Given records START
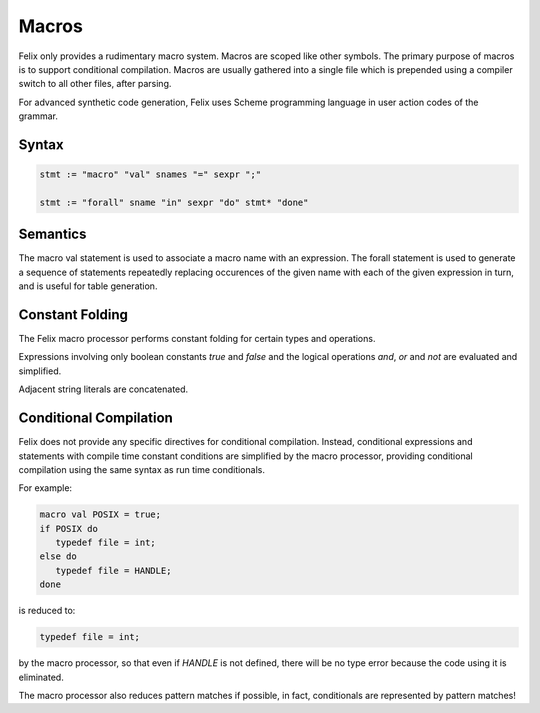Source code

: Macros
======

Felix only provides a rudimentary macro system. Macros are scoped like other
symbols. The primary purpose of macros is to support conditional compilation.
Macros are usually gathered into a single file which is prepended using
a compiler switch to all other files, after parsing.

For advanced synthetic code generation, Felix uses Scheme programming
language in user action codes of the grammar.

Syntax
------

.. code-block:: felix

  stmt := "macro" "val" snames "=" sexpr ";"

  stmt := "forall" sname "in" sexpr "do" stmt* "done"

Semantics
---------

The macro val statement is used to associate a macro name with an expression.
The forall statement is used to generate a sequence of statements
repeatedly replacing occurences of the given name with each of the
given expression in turn, and is useful for table generation.


Constant Folding
----------------

The Felix macro processor performs constant folding for certain types
and operations. 

Expressions involving only boolean constants `true` and `false` and
the logical operations `and`, `or` and `not` are evaluated and simplified.

Adjacent string literals are concatenated.

Conditional Compilation
-----------------------

Felix does not provide any specific directives for conditional
compilation. Instead, conditional expressions and statements
with compile time constant conditions are simplified by the
macro processor, providing conditional compilation using
the same syntax as run time conditionals.

For example:

.. code-block:: felix

  macro val POSIX = true;
  if POSIX do
     typedef file = int;
  else do
     typedef file = HANDLE;
  done

is reduced to:

.. code-block:: felix

  typedef file = int;

by the macro processor, so that even if `HANDLE` is not defined,
there will be no type error because the code using it is eliminated.

The macro processor also reduces pattern matches if possible,
in fact, conditionals are represented by pattern matches!








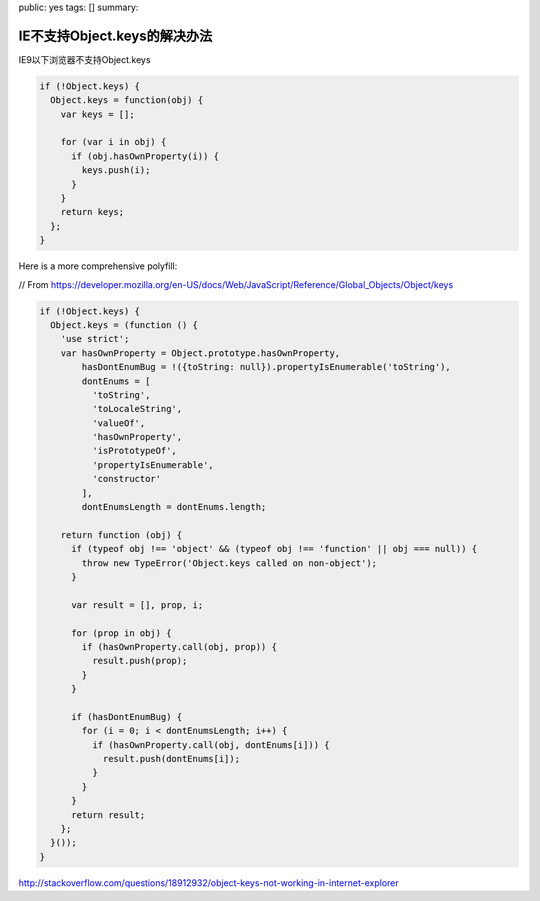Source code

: public: yes
tags: []
summary: 

IE不支持Object.keys的解决办法
================================

IE9以下浏览器不支持Object.keys

.. code-block:: javascript

    if (!Object.keys) {
      Object.keys = function(obj) {
        var keys = [];

        for (var i in obj) {
          if (obj.hasOwnProperty(i)) {
            keys.push(i);
          }
        }
        return keys;
      };
    }

Here is a more comprehensive polyfill:

// From https://developer.mozilla.org/en-US/docs/Web/JavaScript/Reference/Global_Objects/Object/keys

.. code-block:: javascript

    if (!Object.keys) {
      Object.keys = (function () {
        'use strict';
        var hasOwnProperty = Object.prototype.hasOwnProperty,
            hasDontEnumBug = !({toString: null}).propertyIsEnumerable('toString'),
            dontEnums = [
              'toString',
              'toLocaleString',
              'valueOf',
              'hasOwnProperty',
              'isPrototypeOf',
              'propertyIsEnumerable',
              'constructor'
            ],
            dontEnumsLength = dontEnums.length;

        return function (obj) {
          if (typeof obj !== 'object' && (typeof obj !== 'function' || obj === null)) {
            throw new TypeError('Object.keys called on non-object');
          }

          var result = [], prop, i;

          for (prop in obj) {
            if (hasOwnProperty.call(obj, prop)) {
              result.push(prop);
            }
          }

          if (hasDontEnumBug) {
            for (i = 0; i < dontEnumsLength; i++) {
              if (hasOwnProperty.call(obj, dontEnums[i])) {
                result.push(dontEnums[i]);
              }
            }
          }
          return result;
        };
      }());
    }

http://stackoverflow.com/questions/18912932/object-keys-not-working-in-internet-explorer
Given records END
Begin at the first line of the data above and repeat each line exactly, stopping after the line containing "and operations.". Omit the pictures.

Source code

: Macros
======

Felix only provides a rudimentary macro system. Macros are scoped like other
symbols. The primary purpose of macros is to support conditional compilation.
Macros are usually gathered into a single file which is prepended using
a compiler switch to all other files, after parsing.

For advanced synthetic code generation, Felix uses Scheme programming
language in user action codes of the grammar.

Syntax
------

.. code-block:: felix

  stmt := "macro" "val" snames "=" sexpr ";"

  stmt := "forall" sname "in" sexpr "do" stmt* "done"

Semantics
---------

The macro val statement is used to associate a macro name with an expression.
The forall statement is used to generate a sequence of statements
repeatedly replacing occurences of the given name with each of the
given expression in turn, and is useful for table generation.


Constant Folding
----------------

The Felix macro processor performs constant folding for certain types
and operations. 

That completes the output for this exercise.